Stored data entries

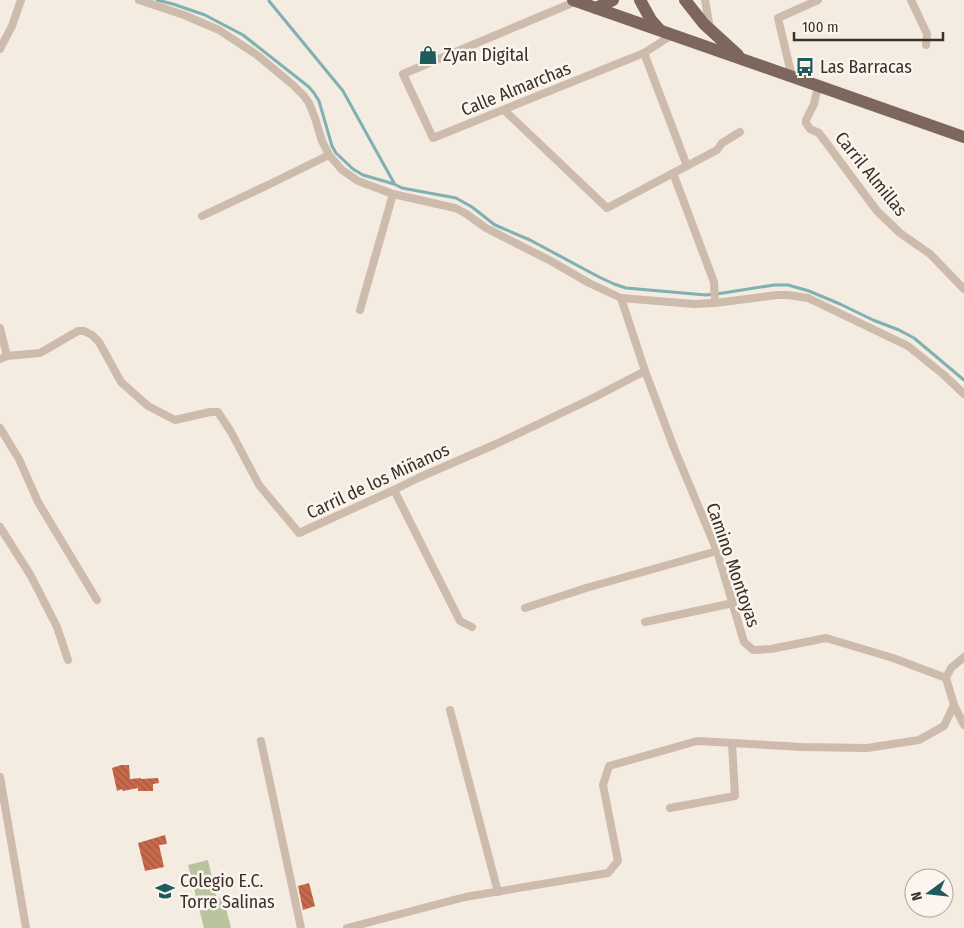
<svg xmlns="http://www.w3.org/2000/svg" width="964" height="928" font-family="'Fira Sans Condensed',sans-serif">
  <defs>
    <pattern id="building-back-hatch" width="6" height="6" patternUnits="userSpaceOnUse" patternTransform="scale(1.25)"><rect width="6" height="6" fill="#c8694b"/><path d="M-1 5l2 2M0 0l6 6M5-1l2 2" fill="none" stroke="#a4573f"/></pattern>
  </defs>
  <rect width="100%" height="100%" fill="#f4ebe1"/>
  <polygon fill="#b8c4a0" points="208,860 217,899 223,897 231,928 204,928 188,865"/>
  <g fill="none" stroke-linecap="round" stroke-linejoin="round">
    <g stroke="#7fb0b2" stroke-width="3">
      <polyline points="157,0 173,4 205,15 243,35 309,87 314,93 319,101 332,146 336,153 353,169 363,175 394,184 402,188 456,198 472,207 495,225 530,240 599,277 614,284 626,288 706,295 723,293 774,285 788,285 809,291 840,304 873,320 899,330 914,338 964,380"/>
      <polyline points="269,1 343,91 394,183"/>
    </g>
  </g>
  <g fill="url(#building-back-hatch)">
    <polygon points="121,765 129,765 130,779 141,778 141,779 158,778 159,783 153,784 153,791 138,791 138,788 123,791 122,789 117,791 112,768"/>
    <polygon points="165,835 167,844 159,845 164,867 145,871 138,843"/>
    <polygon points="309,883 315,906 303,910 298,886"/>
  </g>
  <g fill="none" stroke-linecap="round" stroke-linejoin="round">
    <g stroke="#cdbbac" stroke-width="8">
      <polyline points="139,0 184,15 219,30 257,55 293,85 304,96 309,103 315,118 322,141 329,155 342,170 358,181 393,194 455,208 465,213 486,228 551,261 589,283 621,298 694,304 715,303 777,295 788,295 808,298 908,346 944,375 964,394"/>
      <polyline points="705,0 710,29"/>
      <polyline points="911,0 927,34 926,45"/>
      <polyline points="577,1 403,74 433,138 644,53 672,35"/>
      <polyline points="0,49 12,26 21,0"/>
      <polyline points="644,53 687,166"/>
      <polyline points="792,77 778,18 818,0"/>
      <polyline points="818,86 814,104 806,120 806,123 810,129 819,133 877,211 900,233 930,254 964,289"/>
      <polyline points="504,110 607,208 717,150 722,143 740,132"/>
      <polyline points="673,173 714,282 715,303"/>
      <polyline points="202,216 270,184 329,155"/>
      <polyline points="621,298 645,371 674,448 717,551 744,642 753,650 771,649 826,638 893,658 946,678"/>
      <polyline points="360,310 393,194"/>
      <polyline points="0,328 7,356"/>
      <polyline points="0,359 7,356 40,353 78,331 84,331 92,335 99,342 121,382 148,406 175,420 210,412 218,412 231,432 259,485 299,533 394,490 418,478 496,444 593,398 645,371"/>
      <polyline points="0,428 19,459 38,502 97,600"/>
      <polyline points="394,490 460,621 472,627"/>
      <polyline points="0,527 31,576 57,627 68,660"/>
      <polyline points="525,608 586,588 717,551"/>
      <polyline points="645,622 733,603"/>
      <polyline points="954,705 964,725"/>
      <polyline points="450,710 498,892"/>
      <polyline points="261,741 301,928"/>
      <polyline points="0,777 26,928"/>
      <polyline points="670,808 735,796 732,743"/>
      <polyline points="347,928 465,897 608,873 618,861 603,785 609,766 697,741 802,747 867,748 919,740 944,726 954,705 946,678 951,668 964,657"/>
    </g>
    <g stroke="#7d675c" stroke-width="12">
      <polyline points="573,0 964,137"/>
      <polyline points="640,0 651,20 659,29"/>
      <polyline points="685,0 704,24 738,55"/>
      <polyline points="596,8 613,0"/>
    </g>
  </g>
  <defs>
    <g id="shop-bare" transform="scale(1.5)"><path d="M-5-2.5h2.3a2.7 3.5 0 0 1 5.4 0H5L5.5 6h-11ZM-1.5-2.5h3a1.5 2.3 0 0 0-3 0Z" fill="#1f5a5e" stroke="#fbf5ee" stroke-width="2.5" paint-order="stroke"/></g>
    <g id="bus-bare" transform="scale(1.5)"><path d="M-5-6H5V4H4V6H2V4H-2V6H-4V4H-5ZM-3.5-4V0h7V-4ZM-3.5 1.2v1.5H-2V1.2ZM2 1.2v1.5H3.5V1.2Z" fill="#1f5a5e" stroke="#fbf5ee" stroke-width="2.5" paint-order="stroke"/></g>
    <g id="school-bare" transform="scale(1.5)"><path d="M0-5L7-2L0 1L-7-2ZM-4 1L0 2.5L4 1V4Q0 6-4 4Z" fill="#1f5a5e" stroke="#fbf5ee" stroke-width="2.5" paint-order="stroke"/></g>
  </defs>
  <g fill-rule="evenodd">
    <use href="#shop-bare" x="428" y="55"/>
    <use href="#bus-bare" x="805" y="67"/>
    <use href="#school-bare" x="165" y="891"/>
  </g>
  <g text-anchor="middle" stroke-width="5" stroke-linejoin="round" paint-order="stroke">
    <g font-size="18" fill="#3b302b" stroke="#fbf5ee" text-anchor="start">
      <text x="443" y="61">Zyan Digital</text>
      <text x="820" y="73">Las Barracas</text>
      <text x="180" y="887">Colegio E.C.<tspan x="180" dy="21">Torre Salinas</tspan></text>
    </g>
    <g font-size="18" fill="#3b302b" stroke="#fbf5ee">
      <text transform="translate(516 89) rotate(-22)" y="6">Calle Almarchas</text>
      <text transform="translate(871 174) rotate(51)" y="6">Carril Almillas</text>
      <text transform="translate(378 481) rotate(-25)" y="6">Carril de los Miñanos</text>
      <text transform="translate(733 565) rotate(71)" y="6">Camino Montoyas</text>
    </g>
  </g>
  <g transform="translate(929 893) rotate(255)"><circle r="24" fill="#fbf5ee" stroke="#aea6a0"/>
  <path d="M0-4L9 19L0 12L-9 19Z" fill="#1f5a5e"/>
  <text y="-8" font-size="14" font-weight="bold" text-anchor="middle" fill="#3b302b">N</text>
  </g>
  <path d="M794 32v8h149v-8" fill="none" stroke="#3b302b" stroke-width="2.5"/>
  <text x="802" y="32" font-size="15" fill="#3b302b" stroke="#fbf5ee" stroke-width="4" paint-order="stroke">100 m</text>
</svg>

---

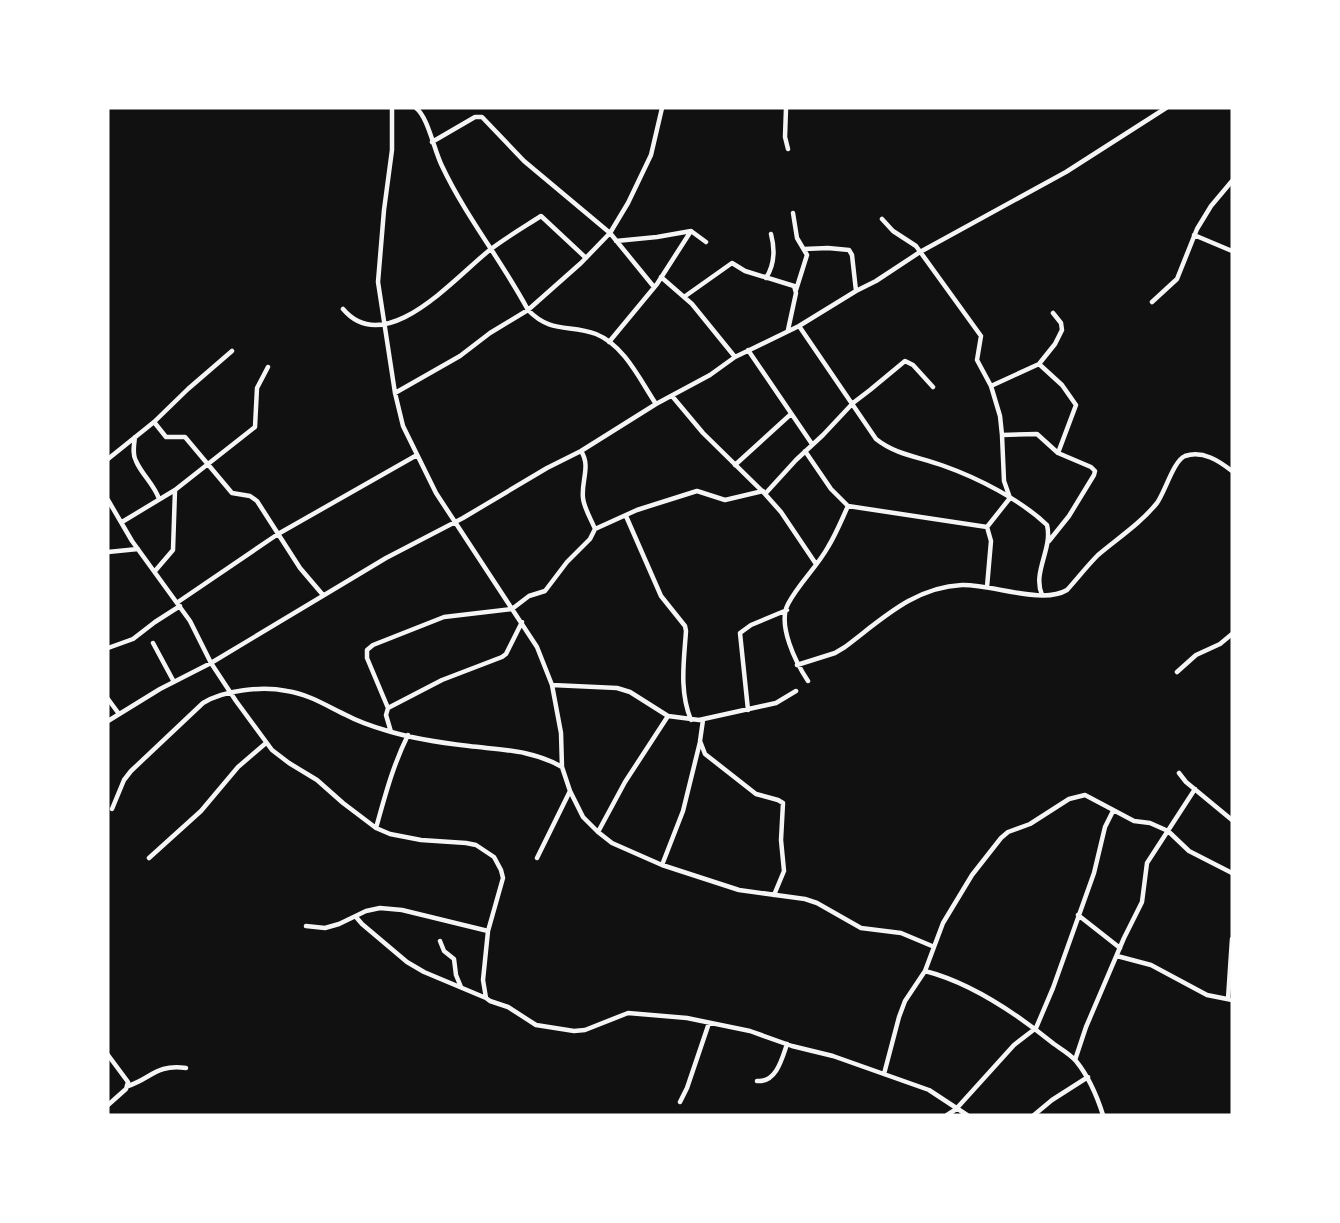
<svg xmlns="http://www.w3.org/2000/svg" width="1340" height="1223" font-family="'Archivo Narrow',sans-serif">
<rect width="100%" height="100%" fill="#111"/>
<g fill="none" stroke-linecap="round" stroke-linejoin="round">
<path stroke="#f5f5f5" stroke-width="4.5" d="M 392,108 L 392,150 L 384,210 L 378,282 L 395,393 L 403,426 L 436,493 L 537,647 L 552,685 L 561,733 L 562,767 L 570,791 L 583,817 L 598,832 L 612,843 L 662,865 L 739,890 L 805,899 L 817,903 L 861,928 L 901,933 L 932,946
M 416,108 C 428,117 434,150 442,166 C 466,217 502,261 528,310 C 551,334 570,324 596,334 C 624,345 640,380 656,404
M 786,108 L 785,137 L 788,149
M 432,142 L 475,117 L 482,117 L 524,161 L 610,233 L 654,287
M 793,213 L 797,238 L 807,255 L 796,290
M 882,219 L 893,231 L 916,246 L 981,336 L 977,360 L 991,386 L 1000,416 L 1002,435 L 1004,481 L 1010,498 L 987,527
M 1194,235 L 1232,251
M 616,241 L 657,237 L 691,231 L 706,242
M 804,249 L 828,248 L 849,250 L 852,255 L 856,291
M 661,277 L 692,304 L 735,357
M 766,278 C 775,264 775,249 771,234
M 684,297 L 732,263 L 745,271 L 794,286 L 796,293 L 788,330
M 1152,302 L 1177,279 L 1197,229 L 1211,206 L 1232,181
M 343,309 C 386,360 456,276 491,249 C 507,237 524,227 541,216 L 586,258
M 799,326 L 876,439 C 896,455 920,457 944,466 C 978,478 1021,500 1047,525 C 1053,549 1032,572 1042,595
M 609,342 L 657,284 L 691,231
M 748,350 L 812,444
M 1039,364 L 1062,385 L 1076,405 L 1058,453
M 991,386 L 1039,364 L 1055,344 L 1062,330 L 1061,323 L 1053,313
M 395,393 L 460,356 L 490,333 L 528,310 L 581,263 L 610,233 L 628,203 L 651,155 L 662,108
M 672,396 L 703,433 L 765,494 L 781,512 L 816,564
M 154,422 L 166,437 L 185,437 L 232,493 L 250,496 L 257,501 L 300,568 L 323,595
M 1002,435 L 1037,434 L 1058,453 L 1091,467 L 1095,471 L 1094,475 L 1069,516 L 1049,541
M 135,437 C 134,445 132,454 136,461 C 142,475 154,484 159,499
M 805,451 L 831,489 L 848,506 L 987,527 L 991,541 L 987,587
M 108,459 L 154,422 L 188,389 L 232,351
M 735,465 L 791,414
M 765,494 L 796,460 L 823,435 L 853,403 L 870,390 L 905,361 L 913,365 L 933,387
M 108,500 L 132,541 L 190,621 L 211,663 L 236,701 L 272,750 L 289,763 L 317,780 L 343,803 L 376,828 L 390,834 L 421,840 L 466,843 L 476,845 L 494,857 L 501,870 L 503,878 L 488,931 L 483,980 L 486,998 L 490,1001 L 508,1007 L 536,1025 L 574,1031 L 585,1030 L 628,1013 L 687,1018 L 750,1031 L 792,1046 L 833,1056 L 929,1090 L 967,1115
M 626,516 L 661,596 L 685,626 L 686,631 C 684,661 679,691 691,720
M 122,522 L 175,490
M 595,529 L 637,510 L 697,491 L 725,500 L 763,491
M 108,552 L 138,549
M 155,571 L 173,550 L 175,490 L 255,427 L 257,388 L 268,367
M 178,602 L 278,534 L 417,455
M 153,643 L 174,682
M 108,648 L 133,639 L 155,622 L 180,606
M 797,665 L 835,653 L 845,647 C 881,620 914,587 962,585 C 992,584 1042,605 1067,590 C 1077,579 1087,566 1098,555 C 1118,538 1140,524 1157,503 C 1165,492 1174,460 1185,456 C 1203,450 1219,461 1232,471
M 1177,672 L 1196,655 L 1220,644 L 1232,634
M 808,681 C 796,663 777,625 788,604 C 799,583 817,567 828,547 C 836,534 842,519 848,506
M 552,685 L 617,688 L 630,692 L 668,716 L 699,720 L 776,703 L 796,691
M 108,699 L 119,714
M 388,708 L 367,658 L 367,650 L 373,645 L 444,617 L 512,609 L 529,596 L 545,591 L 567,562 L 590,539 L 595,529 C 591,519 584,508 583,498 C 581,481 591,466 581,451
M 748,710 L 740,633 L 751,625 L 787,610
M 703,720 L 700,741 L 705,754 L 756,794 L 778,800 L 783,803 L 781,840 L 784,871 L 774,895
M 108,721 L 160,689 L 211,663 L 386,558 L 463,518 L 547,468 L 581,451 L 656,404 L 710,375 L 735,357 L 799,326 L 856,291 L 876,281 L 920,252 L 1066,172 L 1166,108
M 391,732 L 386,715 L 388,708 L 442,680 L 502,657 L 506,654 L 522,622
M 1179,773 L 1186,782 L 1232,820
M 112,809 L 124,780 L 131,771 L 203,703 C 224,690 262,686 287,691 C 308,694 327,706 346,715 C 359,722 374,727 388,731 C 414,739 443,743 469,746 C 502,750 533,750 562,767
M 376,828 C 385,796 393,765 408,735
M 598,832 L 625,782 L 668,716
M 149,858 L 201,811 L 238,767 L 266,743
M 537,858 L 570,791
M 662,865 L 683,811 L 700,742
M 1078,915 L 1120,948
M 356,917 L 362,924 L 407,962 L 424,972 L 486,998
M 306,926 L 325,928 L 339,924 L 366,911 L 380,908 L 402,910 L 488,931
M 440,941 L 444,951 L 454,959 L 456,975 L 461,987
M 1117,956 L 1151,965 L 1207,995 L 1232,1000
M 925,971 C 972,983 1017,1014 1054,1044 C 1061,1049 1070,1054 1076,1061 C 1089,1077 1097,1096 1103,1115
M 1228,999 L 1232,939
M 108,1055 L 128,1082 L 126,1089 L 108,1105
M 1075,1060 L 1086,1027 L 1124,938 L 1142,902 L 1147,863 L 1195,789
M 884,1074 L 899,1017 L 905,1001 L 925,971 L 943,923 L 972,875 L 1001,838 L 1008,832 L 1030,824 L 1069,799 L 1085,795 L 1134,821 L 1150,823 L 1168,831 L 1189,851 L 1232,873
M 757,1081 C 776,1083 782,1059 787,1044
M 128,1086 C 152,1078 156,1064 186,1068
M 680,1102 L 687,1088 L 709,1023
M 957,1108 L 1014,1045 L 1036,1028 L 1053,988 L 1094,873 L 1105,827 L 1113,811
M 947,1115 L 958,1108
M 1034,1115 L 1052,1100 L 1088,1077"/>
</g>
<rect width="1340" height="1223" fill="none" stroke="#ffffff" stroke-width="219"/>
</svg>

_Problem requirements:_ Find each line in the records holding the string "round" and show it.

_Completed exercise:_
  <g fill="none" stroke-linecap="round" stroke-linejoin="round">
  <g fill="none" stroke-linecap="round" stroke-linejoin="round">
  <g text-anchor="middle" stroke-width="5" stroke-linejoin="round" paint-order="stroke">
<g fill="none" stroke-linecap="round" stroke-linejoin="round">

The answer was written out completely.